What makes the game so terrifying is the moment you locate the first of the eight pages -- scrawled with warnings such as "don't look... or it takes you" -- the Slender Man begins stalking you. You can't hear him, and you never actually see him move. He'll just suddenly appear in the distance among the trees, or around the corner of an abandoned building, or RIGHT BEHIND YOU OH MY GOD OH MY GOD! AHHHHHH!

The game's mix of a first-person perspective, a flashlight that slowly loses power over time and a truly ominous soundtrack combine to form an interactive type of fear, paranoia and dread that simply can't be matched by passive entertainment like movies and TV. In the past several days the game has gone massively viral, even spawning online videos of people filming themselves as they play. More often than not, there's a lot of screaming.

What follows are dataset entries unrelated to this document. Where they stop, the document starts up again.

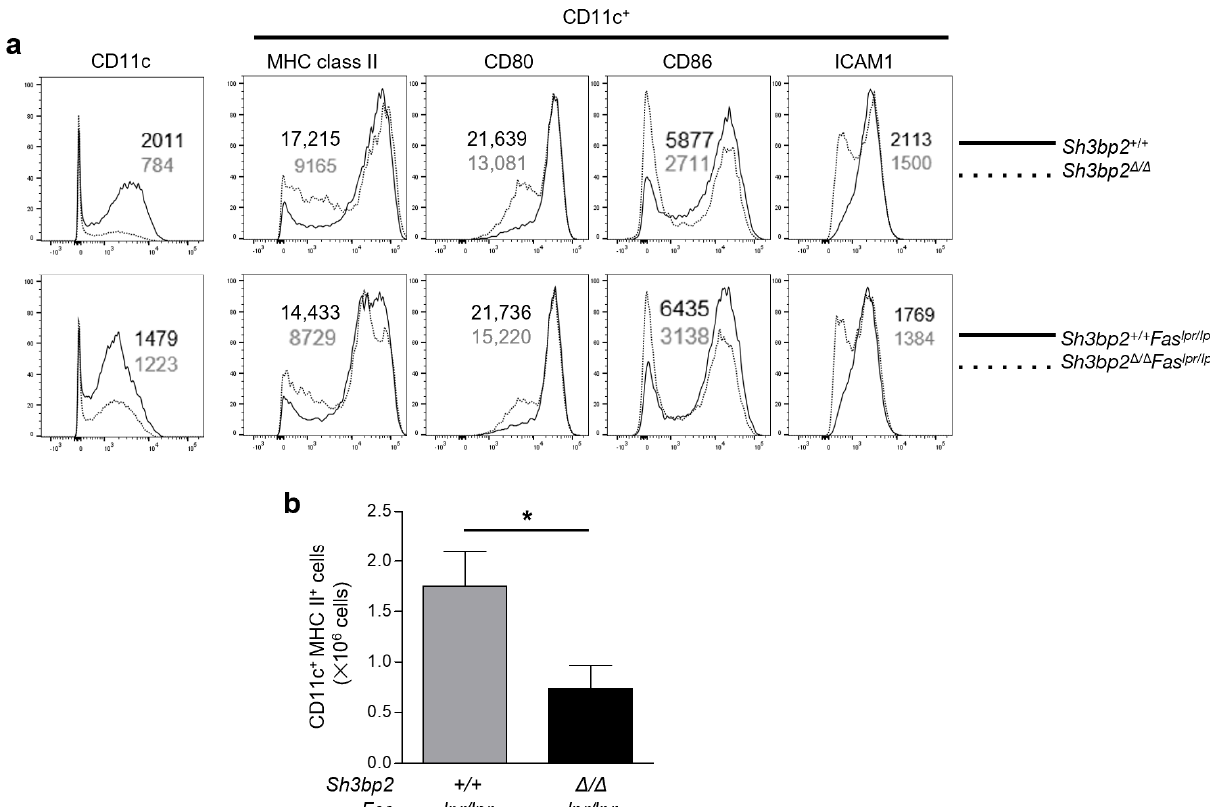
Figure 4. SH3BP2 deficiency suppresses the differentiation of dendritic cells. ( a ) Flow cytometric analyses of cell sur- face markers on dendritic cells. Bone marrow cells were isolated from 16-week-old Sh3bp2 +/+ , Sh3bp2 ∆ / ∆ , Fas lpr/lpr , and Sh3bp2 ∆ / ∆ Fas lpr/lpr mice. After a 10-day pre-culture with GM-CSF and IL-4, yielded bone marrow-derived dendritic cells were analyzed by flow cytometry. Representative histograms show the expression levels of CD11c gated on live cells and MHC class II, CD80, CD86, and ICAM1 (CD54) gated on CD11c + cells. Data were obtained from at least two indepen- dent experiments. Values are the mean fluorescence intensities of the cells. ( b ) Flow cytometric analyses of the splenic cells. Spleen cells were collected from Fas lpr/lpr and Sh3bp2 ∆ / ∆ Fas lpr/lpr ( n = 3) mice at 30 weeks of age and stained with fluorochrome-labeled antibodies against CD11c and MHC class II. Total numbers of CD11c + MHC class II + cells in the spleen were determined. Values are presented as the mean ± SD. * p <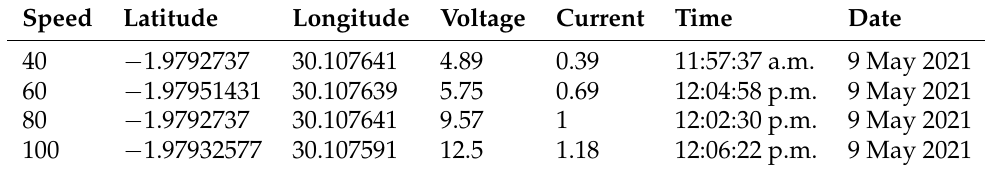
Table 4. Scenario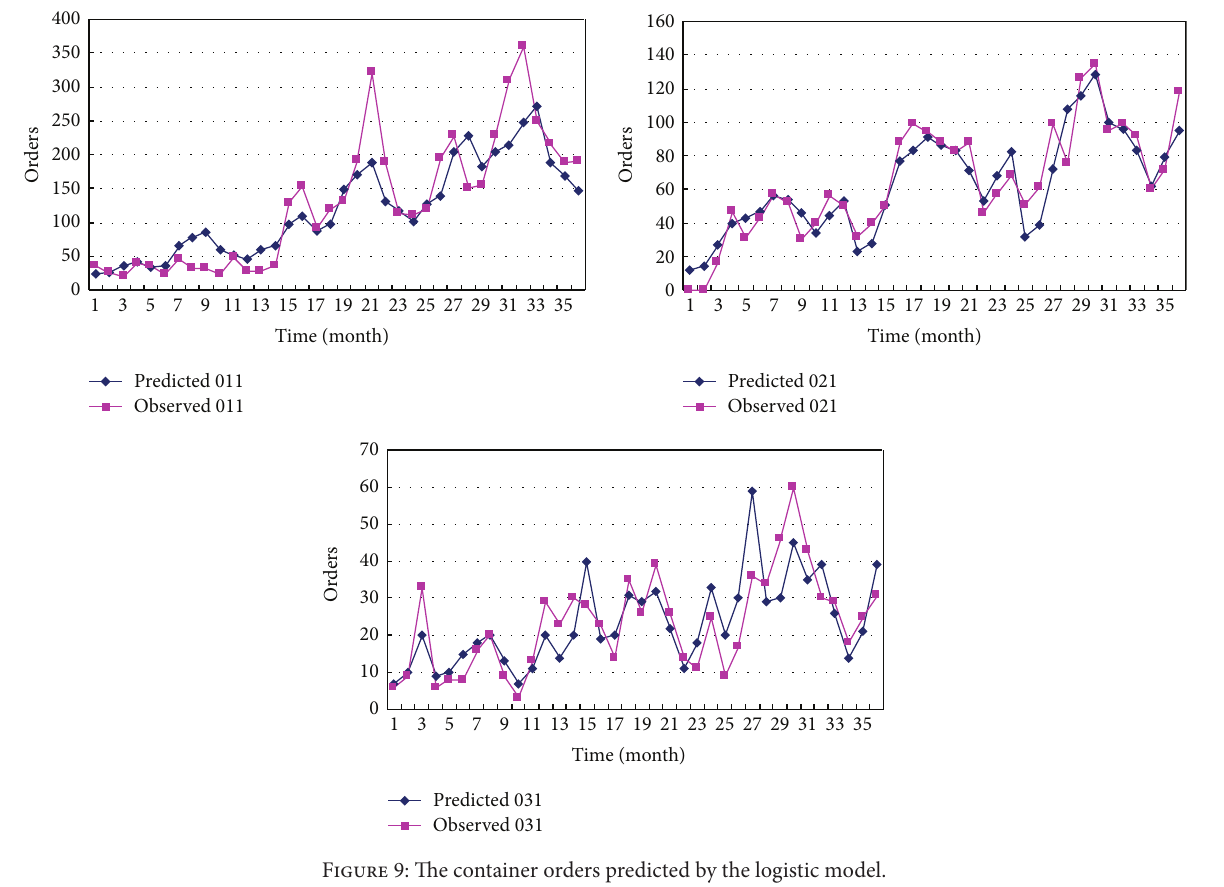
Figure 9: The container orders predicted by the logistic model.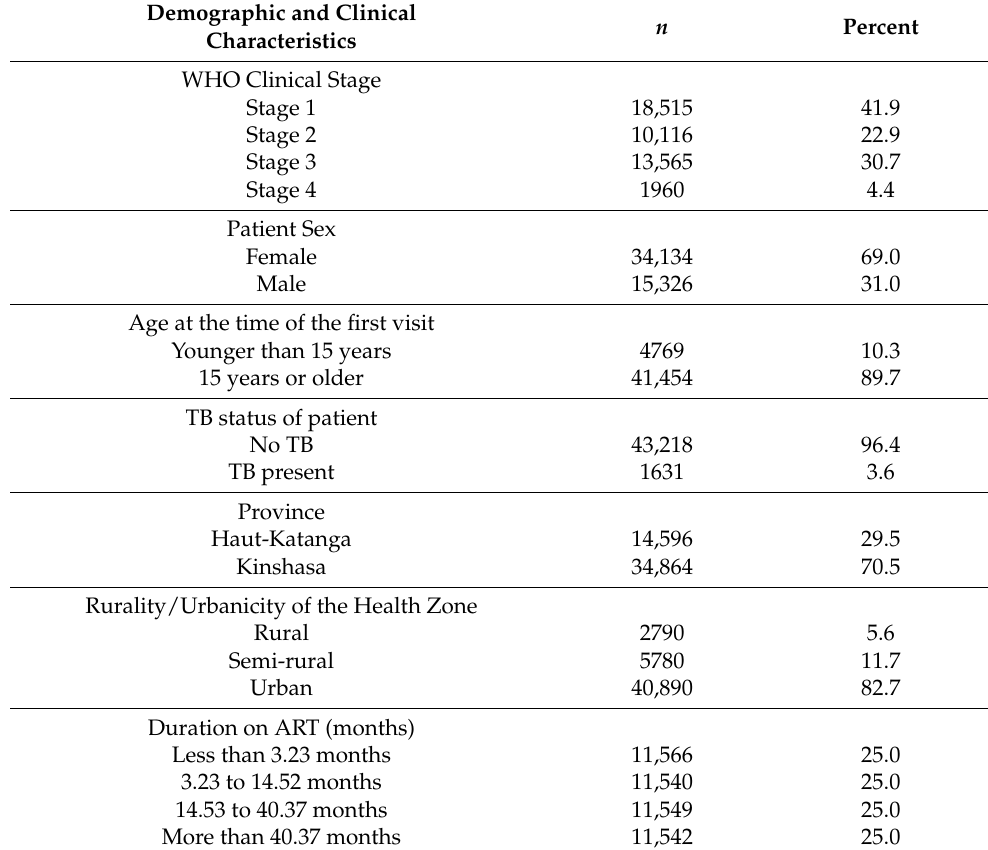
Table 1. Descriptive demographic and clinical characteristics of patients in HIV/AIDS clinics of Haut-Katanga and Kinshasa provinces, Democratic Republic of Congo, 2014–2019. Demographic and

Interestingly, the Slender Man myth was created from scratch by users of the popular SomethingAwful.com website and has spread through Internet culture over the past few years, resulting in Photoshopped images of the creature, elaborate artwork, alternate reality games and online videos such as the terrifying-in-its-own-right Marble Hornets series, found at Youtube.com/user/MarbleHornets.

With formerly frightening video game franchises now more interested in delivering action than scares, it's refreshing to see a small, simple game that can cut right to the heart of what fear is about. Even if it does mean sleeping with the lights on.